Swimming in logs with PySpark

Handy helpers for swimming in the sea of logs with PySpark.

Setting up

All imports

from typing import Iterable, Optional, Callable, Any
from pyspark.sql import DataFrame, Row
from pyspark import RDD
import pyspark.sql.functions as F
from pyspark.sql.types import *

import pandas as pd
from matplotlib import pyplot as plt
# %matplotlib widget

import re
from datetime import datetime
import json
import itertools
import collections

Running locally

!python -m pip install -U pip
!python -m pip install pyspark

from pyspark import SparkContext
from pyspark.sql import SparkSession
spark: SparkSession = SparkSession.builder.getOrCreate()
sc: SparkContext = spark.sparkContext

Dealing with logs structurally

Loading from raw text files

def load_logs(
    path: str,
    log_regex: re.Pattern,
    log_schema: dict[str, tuple[DataType, Callable[[str], Any]]],
) -> DataFrame:
    '''
    Loads all log text files into Spark.

    The returned `DataFrame` will have all the columns listed in `log_schema`,
    plus the followings:
    * `raw`: the original log line
    * `seq`: a monotonically increasing field to preserve the ordering in the
        original log file
    * `log_source`: the path to the file where the line of log came from
    
    Lines that do not match `log_regex` will be discarded.

    Parameters
    ----------
    path
        The path where PySpark should read the log text files.

    log_regex
        A Python regex where its named capture groups correspond to those specified
        in `log_schema`.

    log_schema
        The basic schema of logs, described as a mapping from log field names to
        their corresponding PySpark `DataType`s, accompanied with a conversion
        function that converts the string captured from the log line to value of
        its corresponding Python type.
    '''
    @F.udf(returnType=StructType([StructField(n, t) for (n, (t, _)) in log_schema.items()]))
    def extract_log(line: str):
        m = log_regex.match(line)
        if m is None:
            return None
        return tuple(conv(m.group(name)) for name, (_, conv) in log_schema.items())
    return (
        spark.read.text(path)
        .withColumns({
            'raw': F.col('value'),
            'seq': F.monotonically_increasing_id(),
            'log_source': F.input_file_name(),
            '__packed__': extract_log('value'),
        })
        .filter('__packed__ is not null')
        .withColumns({c: F.col(f'__packed__.{c}') for c in log_schema})
        .drop('__packed__')
        .select(*log_schema, 'raw', 'seq', 'log_source')
    )

Classifying and extracting events

def extract_events(
    logs: DataFrame, content_col_name: str,
    event_schema: dict[str, tuple[re.Pattern, dict[str, Callable[[str], Any]]]],
    event_type_col_name: str = 'type',
    param_col_name: str = 'param',
) -> DataFrame:
    '''
    Extract events and their structured parameters.

    This procedure will add the follwing columns to the input `DataFrame`:
    * Event type: the type of the events specified as keys of `event_schema`
    * Event parameters: the extracted event parameters serialized as JSON string

    Log entries that do not match any of the given event schema will be discarded.

    Parameters
    ----------
    logs
        The `DataFrame` containing all logs.

    content_col_name
        The column name of log contents in `logs`.

    event_schema : event_type --> (event_regex, param_name --> convert_fn)
        The schema definitions of events, described as a mapping from event type
        names to their parameter schemas.
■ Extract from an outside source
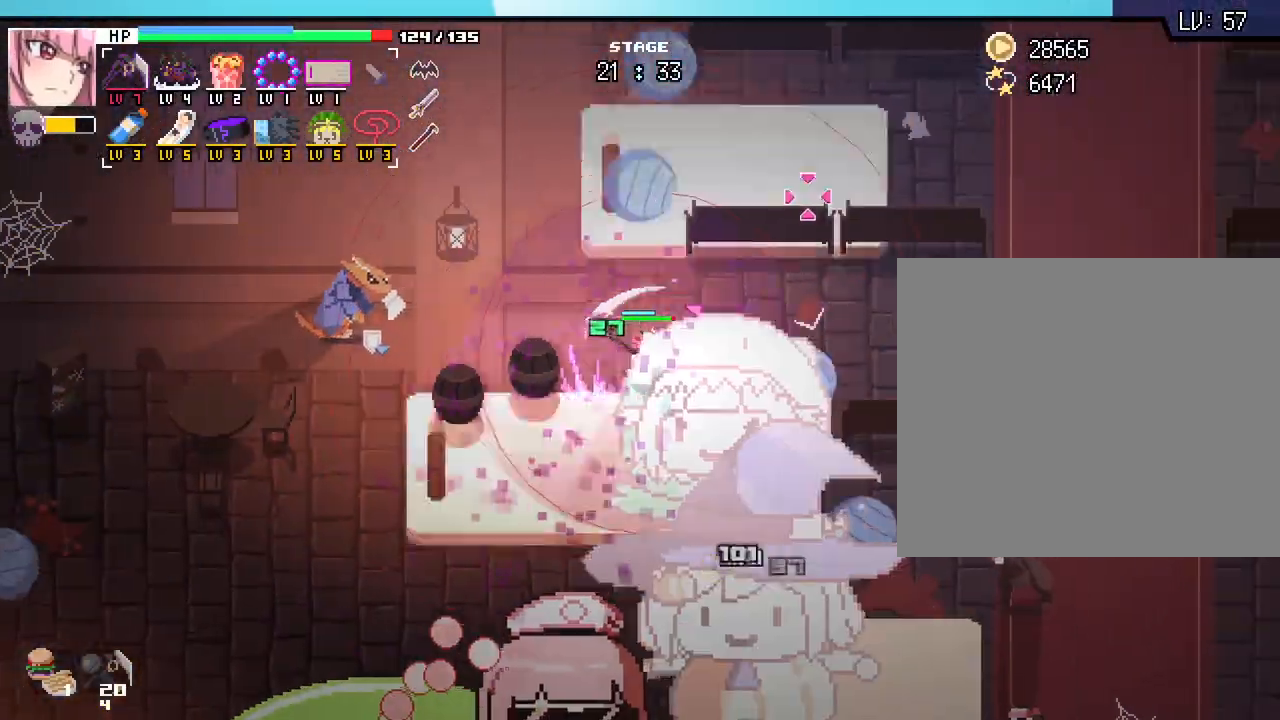
{"keys": ["d"], "mouse": [], "events": [[333, "w", "down"], [467, "w", "up"]]}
Parameter schema is described as a tuple
        where the first element is the regex, the second is a mapping from
        parameter names to their type conversion functions.

    event_type_col_name
        The column name of the added field where event type is stored.

    param_col_name
        The column name of the added field where event parameters are stored.
        Defaults to "param".
    '''
    ExpandType = StructType([
        StructField(event_type_col_name, StringType()),
        StructField(param_col_name, StringType()),
    ])
    @F.udf(returnType=ExpandType)
    def match_event(cont: str):
        for event_type, (event_regex, param_schema) in event_schema.items():
            m = event_regex.match(cont)
            if m is None:
                continue
            return (
                event_type,
                json.dumps({
                    name: conv(m.group(name))
                    for name, conv in param_schema.items()
                })
            )
        return None
    return (
        logs
        .withColumn('__expand__', match_event(content_col_name))
        .filter('__expand__ is not null')
        .withColumns({f: F.col(f'__expand__.{f}') for f in ExpandType.fieldNames()})
        .drop('__expand__')
        .select(*ExpandType.fieldNames(), *logs.schema.fieldNames())
    )